What you will do:
In the notebook comparing Python's default dictionary with the ordinary dictionary, what value does the int() function return?

** START OF Extract **

Python default dictionary vs dictionary

This notebook motivates and explains why python has default dictionaries

Read more here: https://docs.python.org/3/library/collections.html#collections.defaultdict

Suppose you have a list of tuples where each one has a string key and integer value. Your task is to sum all the values which have the same key


In [1]:
data = [
    ('california', 1),
    ('california', 3),
    ('colorado', 0),
    ('colorado', 10),
    ('washington', 2),
    ('washington', 4)
]

With an ordinary dictionary, I would need to check if they key exists. If it doesn't I need to initialize it with a value. For instrutional purposes I will call the int() function which will return the default value for an integer which is 0.


In [5]:
# This won't work because I haven't initialized keys

summed = dict()
for row in data:
    key, value = row # destructure the tuple
    summed[key] = summed[key] + value


---------------------------------------------------------------------------
KeyError                                  Traceback (most recent call last)
<ipython-input-5-4e6a9bdea217> in <module>()

** END OF Extract **
** START OF Data listing **

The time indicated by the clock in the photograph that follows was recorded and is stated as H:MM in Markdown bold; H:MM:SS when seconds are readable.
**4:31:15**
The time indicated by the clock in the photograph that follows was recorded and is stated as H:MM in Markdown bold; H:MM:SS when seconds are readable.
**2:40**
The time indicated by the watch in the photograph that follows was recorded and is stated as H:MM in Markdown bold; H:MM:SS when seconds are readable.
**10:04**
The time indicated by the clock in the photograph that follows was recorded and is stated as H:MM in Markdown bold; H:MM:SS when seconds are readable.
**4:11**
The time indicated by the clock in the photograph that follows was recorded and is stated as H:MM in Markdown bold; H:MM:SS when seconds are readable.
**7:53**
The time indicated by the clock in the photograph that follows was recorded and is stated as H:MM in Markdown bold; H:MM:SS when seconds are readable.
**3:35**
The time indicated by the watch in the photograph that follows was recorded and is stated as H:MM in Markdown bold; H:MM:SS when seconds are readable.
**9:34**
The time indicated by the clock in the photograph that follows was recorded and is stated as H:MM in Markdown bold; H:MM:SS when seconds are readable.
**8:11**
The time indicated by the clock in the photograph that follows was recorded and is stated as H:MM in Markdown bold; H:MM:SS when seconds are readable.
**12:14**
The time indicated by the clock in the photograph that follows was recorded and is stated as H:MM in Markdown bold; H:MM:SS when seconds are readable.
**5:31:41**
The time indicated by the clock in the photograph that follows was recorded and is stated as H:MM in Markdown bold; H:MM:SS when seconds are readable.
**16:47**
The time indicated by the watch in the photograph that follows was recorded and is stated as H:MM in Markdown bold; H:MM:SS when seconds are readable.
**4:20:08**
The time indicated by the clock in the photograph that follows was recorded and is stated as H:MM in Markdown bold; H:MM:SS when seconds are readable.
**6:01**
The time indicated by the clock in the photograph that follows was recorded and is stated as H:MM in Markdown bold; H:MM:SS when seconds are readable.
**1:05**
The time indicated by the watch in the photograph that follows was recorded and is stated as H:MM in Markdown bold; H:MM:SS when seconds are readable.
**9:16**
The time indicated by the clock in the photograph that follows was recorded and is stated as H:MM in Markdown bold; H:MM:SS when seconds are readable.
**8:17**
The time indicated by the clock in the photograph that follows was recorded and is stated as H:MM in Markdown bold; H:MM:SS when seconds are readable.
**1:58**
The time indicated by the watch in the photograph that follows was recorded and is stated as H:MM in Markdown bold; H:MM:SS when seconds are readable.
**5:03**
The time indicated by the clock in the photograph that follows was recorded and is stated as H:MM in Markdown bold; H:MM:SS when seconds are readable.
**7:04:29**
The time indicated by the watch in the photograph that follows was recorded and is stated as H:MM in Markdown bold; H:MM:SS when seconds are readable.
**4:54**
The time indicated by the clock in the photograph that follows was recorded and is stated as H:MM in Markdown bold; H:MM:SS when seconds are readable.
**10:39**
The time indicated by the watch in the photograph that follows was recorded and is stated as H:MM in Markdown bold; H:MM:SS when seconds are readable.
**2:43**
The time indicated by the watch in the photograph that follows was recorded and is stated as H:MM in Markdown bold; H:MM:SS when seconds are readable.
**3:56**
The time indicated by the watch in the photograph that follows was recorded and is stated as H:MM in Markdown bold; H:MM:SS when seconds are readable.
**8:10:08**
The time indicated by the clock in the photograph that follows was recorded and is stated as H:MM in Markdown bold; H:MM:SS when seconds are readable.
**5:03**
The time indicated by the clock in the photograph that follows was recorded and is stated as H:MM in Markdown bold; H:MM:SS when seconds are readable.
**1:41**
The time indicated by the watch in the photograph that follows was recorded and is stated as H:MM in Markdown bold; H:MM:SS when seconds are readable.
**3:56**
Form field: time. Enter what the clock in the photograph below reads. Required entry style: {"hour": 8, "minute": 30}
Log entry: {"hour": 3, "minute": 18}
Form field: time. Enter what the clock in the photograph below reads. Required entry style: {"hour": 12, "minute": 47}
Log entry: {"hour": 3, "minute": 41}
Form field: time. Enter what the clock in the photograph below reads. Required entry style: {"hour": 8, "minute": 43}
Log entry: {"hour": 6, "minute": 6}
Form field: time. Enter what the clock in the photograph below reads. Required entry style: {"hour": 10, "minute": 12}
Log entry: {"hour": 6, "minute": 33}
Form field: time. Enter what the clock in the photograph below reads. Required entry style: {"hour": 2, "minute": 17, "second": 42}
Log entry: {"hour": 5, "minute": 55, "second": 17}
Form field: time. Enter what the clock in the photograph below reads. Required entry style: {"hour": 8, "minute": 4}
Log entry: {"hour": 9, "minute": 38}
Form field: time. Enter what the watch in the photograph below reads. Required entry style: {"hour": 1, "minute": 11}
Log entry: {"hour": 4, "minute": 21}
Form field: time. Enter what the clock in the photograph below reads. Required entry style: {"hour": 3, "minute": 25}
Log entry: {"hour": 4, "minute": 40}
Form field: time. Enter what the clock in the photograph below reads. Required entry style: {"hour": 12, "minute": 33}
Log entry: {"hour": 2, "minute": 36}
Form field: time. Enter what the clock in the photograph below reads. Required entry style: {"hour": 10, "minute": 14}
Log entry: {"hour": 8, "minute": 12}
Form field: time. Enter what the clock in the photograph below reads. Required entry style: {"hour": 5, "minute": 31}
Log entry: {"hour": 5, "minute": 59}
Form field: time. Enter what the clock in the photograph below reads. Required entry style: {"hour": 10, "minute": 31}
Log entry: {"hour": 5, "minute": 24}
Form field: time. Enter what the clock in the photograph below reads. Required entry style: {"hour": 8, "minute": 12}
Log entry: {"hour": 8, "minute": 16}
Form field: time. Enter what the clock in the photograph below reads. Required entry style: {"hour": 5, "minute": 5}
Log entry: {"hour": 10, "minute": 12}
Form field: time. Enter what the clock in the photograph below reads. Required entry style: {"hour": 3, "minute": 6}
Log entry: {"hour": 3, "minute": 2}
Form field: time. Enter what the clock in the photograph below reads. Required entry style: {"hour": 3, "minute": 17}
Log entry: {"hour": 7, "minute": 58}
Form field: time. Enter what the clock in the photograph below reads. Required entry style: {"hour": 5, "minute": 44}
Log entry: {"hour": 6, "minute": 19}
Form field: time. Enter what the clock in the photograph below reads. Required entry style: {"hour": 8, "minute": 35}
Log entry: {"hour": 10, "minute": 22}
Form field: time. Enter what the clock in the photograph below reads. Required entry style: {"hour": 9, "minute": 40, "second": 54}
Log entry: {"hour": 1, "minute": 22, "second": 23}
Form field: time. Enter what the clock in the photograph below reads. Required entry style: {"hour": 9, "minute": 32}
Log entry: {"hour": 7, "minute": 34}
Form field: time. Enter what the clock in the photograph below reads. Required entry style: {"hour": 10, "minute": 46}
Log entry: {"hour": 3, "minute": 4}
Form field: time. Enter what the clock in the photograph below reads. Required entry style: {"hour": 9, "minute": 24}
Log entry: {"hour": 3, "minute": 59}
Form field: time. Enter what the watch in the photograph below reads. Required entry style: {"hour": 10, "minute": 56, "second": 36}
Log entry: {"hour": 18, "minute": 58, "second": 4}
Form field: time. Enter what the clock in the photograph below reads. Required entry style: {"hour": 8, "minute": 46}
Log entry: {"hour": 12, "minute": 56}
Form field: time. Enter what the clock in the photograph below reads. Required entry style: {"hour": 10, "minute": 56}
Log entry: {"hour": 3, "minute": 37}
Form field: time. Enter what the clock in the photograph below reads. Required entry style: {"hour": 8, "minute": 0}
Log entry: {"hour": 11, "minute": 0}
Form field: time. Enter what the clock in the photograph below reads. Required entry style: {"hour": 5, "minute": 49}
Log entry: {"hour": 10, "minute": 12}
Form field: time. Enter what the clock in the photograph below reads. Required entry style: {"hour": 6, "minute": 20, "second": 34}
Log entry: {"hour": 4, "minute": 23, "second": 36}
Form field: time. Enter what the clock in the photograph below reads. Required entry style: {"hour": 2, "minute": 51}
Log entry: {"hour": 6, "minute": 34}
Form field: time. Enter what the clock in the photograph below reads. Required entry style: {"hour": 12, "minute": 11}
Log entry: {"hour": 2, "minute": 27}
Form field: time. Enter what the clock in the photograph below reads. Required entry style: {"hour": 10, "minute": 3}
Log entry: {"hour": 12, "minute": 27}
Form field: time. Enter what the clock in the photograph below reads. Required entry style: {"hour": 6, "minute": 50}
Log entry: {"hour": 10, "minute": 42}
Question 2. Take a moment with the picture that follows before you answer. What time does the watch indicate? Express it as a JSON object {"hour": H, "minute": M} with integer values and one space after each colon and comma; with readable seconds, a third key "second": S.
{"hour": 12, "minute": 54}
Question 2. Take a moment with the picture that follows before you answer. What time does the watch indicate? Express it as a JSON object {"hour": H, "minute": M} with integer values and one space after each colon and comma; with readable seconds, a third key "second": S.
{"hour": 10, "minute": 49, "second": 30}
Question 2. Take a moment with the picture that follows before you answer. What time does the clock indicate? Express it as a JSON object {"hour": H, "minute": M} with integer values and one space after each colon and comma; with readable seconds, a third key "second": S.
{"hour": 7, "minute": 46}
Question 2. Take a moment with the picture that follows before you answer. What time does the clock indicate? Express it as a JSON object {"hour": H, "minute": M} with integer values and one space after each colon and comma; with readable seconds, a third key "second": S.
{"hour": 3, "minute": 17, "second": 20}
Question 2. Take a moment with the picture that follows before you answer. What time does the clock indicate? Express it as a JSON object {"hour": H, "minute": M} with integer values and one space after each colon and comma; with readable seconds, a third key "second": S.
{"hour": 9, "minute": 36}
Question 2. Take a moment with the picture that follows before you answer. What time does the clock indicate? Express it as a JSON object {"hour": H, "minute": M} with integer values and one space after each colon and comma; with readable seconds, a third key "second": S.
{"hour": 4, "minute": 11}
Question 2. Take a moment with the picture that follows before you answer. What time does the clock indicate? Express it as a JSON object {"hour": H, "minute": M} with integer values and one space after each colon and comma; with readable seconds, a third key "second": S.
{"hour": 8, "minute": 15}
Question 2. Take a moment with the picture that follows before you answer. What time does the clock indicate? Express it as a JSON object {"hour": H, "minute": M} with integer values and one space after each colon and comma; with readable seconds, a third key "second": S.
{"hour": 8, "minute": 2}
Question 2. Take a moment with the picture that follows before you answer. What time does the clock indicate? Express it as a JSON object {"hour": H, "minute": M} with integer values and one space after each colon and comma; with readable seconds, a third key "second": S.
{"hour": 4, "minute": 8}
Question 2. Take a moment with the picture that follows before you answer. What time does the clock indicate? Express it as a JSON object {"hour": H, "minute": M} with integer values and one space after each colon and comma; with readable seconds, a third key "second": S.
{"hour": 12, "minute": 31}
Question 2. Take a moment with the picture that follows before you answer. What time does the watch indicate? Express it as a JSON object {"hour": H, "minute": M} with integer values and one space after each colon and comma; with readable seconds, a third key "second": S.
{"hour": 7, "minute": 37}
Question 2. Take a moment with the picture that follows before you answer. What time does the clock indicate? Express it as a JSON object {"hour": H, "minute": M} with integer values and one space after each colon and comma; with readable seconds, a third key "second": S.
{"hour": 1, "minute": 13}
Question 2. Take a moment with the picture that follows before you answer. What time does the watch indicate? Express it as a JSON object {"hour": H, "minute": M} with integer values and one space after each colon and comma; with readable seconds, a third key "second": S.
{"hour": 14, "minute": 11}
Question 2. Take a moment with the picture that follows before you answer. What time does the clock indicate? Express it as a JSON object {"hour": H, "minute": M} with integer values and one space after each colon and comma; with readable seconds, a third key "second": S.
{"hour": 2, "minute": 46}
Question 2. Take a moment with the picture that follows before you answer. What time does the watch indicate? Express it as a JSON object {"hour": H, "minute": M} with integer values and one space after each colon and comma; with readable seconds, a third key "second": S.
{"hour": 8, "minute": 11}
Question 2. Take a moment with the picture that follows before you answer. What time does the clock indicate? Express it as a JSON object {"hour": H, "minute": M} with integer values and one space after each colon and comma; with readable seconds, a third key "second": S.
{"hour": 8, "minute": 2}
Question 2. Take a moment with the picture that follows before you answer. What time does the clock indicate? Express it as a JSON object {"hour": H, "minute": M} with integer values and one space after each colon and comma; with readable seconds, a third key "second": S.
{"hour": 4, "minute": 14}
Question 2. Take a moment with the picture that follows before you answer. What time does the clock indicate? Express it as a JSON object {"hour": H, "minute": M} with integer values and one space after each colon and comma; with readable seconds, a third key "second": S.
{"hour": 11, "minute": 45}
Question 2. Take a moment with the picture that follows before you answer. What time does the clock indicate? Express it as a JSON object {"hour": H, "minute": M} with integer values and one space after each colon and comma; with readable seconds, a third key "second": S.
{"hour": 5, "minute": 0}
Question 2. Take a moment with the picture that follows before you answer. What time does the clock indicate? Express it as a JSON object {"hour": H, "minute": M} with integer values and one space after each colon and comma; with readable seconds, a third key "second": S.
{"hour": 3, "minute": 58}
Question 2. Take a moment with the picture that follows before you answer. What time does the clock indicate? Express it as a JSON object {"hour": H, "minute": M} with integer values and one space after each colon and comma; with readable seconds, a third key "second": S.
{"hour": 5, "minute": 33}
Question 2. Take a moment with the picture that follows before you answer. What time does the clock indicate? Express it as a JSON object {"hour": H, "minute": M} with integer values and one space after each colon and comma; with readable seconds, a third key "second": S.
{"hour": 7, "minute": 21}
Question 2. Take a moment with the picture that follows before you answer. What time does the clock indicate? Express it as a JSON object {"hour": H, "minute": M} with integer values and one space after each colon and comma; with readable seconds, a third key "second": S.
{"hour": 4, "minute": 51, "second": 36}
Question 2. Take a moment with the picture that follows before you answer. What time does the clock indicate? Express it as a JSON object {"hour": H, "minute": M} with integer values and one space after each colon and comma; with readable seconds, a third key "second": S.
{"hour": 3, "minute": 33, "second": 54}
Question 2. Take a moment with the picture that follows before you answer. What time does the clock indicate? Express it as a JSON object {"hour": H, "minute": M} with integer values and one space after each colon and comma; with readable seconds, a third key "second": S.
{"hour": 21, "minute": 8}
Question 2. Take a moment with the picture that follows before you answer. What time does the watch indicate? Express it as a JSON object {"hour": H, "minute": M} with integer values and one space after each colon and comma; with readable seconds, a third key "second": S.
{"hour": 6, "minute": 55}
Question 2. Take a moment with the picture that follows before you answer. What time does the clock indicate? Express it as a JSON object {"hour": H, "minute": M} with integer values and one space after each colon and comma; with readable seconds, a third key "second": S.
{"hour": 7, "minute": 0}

** END OF Data listing **

Solved problem:
It returns 0, the default value for an integer.